Lyrik als Abwehrzauber gegen schwarze Magie
Der tollste Lyrikband des Jahres stammt aus einem Luna-Park: Die junge Dichterin Maren Kames heult verzweifelt den Mond an, übersetzt „Forever Young“ und verbindet Literatur und Popkultur auf zeitgemäße Weise.
Bei Smartphones kann man die Bildschirmanzeige auf den Dunkelmodus einstellen. Dann kehrt sich das Verhältnis von Schrift und Hintergrund um; jeder Text wird weiß auf schwarz geschrieben. Der dunkle Nachthimmel, von dem Mond und Sterne herabscheinen, ist ein uralter lyrischer Topos, bei dem auf die Gesetze der Logik mit Leichtigkeit auf den Kopf gestellt werden.
„Dunkel war’s, der Mond schien helle“, so beginnt das bekannte Kindergedicht voller Paradoxien. Wo sich Hell und Dunkel verkehren, ist auch das Verhältnis zwischen Ratio und Gefühl beziehungsweise Trieb betroffen. Im Vollmondlicht werden zerstörerische Leidenschaften und finstere Begierden entbunden, wovon alle Vampir- und Werwolfmythen erzählen.

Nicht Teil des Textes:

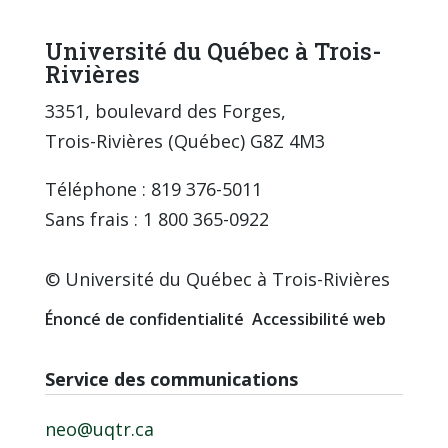
Université du Québec à Trois-
Rivières
3351, boulevard des Forges,
Trois-Rivières (Québec) G8Z 4M3
Téléphone : 819 376-5011
Sans frais : 1 800 365-0922
© Université du Québec à Trois-Rivières
Énoncé de confidentialité
Accessibilité web
Service des communications
neo@uqtr.ca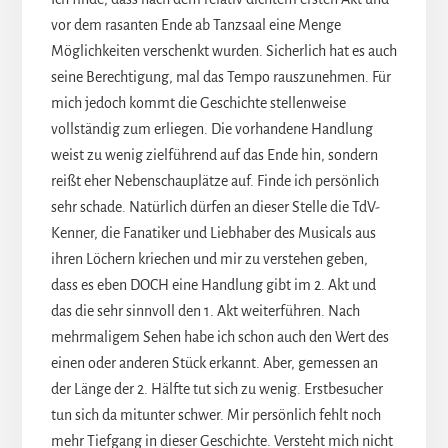
vor dem rasanten Ende ab Tanzsaal eine Menge
Möglichkeiten verschenkt wurden. Sicherlich hat es auch
seine Berechtigung, mal das Tempo rauszunehmen. Für
mich jedoch kommt die Geschichte stellenweise
vollständig zum erliegen. Die vorhandene Handlung
weist zu wenig zielführend auf das Ende hin, sondern
reißt eher Nebenschauplätze auf. Finde ich persönlich
sehr schade. Natürlich dürfen an dieser Stelle die TdV-
Kenner, die Fanatiker und Liebhaber des Musicals aus
ihren Löchern kriechen und mir zu verstehen geben,
dass es eben DOCH eine Handlung gibt im 2. Akt und
das die sehr sinnvoll den 1. Akt weiterführen. Nach
mehrmaligem Sehen habe ich schon auch den Wert des
einen oder anderen Stück erkannt. Aber, gemessen an
der Länge der 2. Hälfte tut sich zu wenig. Erstbesucher
tun sich da mitunter schwer. Mir persönlich fehlt noch
mehr Tiefgang in dieser Geschichte. Versteht mich nicht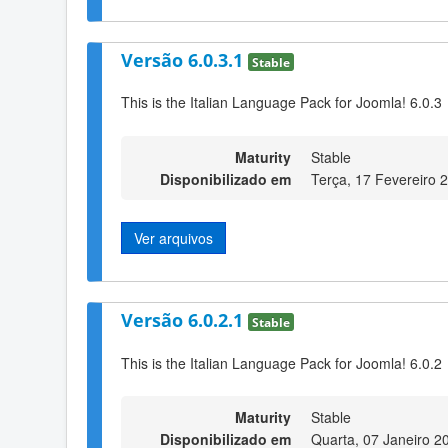
Versão 6.0.3.1
Stable
This is the Italian Language Pack for Joomla! 6.0.3
Maturity
Stable
Disponibilizado em
Terça, 17 Fevereiro 
Ver arquivos
Versão 6.0.2.1
Stable
This is the Italian Language Pack for Joomla! 6.0.2
Maturity
Stable
Disponibilizado em
Quarta, 07 Janeiro 2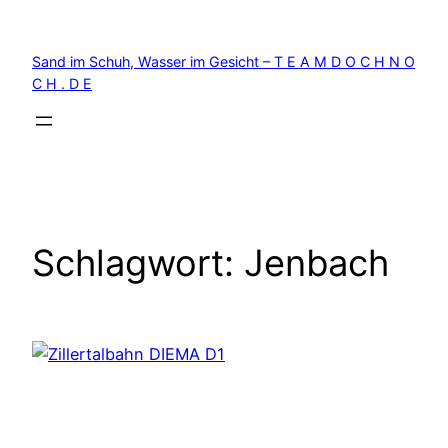
Zum
Inhalt
Sand im Schuh, Wasser im Gesicht – T E A M D O C H N O
springen
C H . D E
Schlagwort:
Jenbach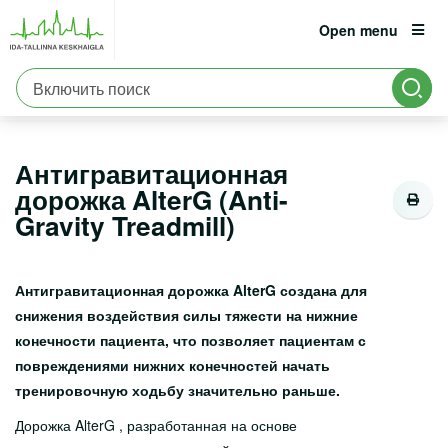
Open menu
Главная
Клиники
Реабилитационная клиника
est
eng
rus
Антигравитационная дорожка AlterG (Anti-Gravity Treadmill)
Пациенту
Информация:
6661900
Антигравитационная
Для украинских военных беженцев
дорожка AlterG (Anti-
Информация о вирусных заболеваниях
Gravity Treadmill)
Страхование ответственности
Антигравитационная дорожка AlterG создана для
Экстренная помощь
снижения воздействия силы тяжести на нижние
Социальное консультирование
конечности пациента, что позволяет пациентам с
повреждениями нижних конечностей начать
Прием у врача-специалиста
тренировочную ходьбу значительно раньше.
Прибытие в больницу
Дорожка AlterG , разработанная на основе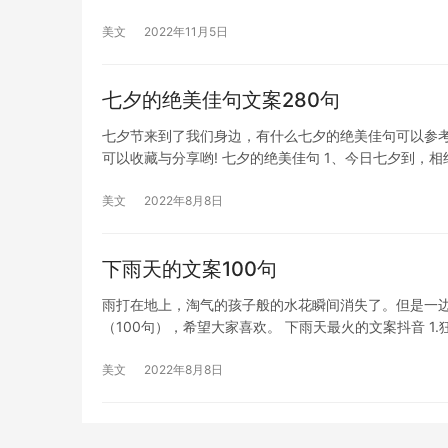
美文
2022年11月5日
七夕的绝美佳句文案280句
七夕节来到了我们身边，有什么七夕的绝美佳句可以参考
可以收藏与分享哟! 七夕的绝美佳句 1、今日七夕到，相
美文
2022年8月8日
下雨天的文案100句
雨打在地上，淘气的孩子般的水花瞬间消失了。但是一
（100句），希望大家喜欢。 下雨天最火的文案抖音 1
美文
2022年8月8日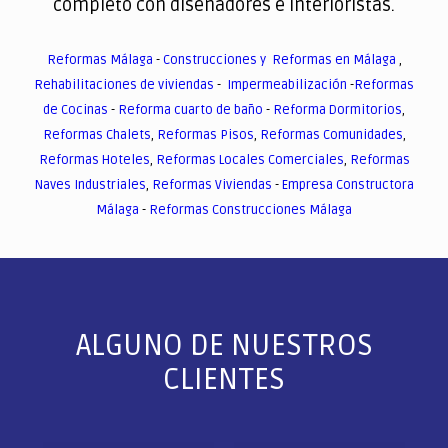
completo con diseñadores e interioristas.
Reformas Málaga
-
Construcciones y Reformas en Málaga
,
Rehabilitaciones de viviendas
-
Impermeabilización
-
Reformas
de Cocinas
-
Reforma cuarto de baño
-
Reforma Dormitorios
,
Reformas Chalets
,
Reformas Pisos
,
Reformas Comunidades
,
Reformas Hoteles
,
Reformas Locales Comerciales
,
Reformas
Naves Industriales
,
Reformas Viviendas
-
Empresa Constructora
Málaga
-
Reformas Construcciones Málaga
ALGUNO DE NUESTROS
CLIENTES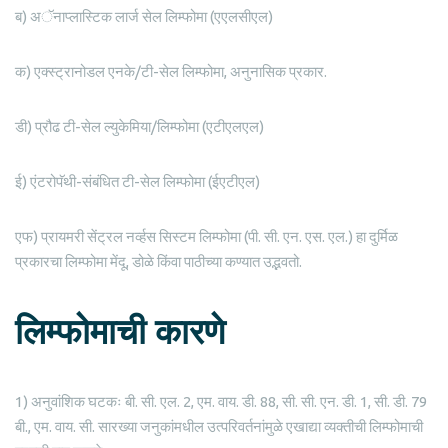
ब) अॅनाप्लास्टिक लार्ज सेल लिम्फोमा (एएलसीएल)
क) एक्स्ट्रानोडल एनके/टी-सेल लिम्फोमा, अनुनासिक प्रकार.
डी) प्रौढ टी-सेल ल्युकेमिया/लिम्फोमा (एटीएलएल)
ई) एंटरोपॅथी-संबंधित टी-सेल लिम्फोमा (ईएटीएल)
एफ) प्रायमरी सेंट्रल नर्व्हस सिस्टम लिम्फोमा (पी. सी. एन. एस. एल.) हा दुर्मिळ
प्रकारचा लिम्फोमा मेंदू, डोळे किंवा पाठीच्या कण्यात उद्भवतो.
लिम्फोमाची कारणे
1) अनुवांशिक घटकः बी. सी. एल. 2, एम. वाय. डी. 88, सी. सी. एन. डी. 1, सी. डी. 79
बी., एम. वाय. सी. सारख्या जनुकांमधील उत्परिवर्तनांमुळे एखाद्या व्यक्तीची लिम्फोमाची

Der neue Band der 1984 geborenen Dichterin Maren Kames, „Luna Luna“, ist durchgängig mit weißer Schrift auf schwarzem Papier gedruckt. Er ist ein optisches und haptisches Gesamtkunstwerk, eingebunden in schwarz schimmerndes Comtesse-Leinen, ein buchgestalterisches Meisterstück aus dem Zürcher Secession-Verlag. Das ist mehr als eine Äußerlichkeit: Denn Kames’ Verse stammen aus jener der Sonne abgewandten Seite der Existenz, aus dem „Mondgebiet“, in dem die Sprache zu träumen beginnt und das seit jeher das genuine Reich der Dichtung ist. Zumal jener, in der von der Liebe die Rede ist.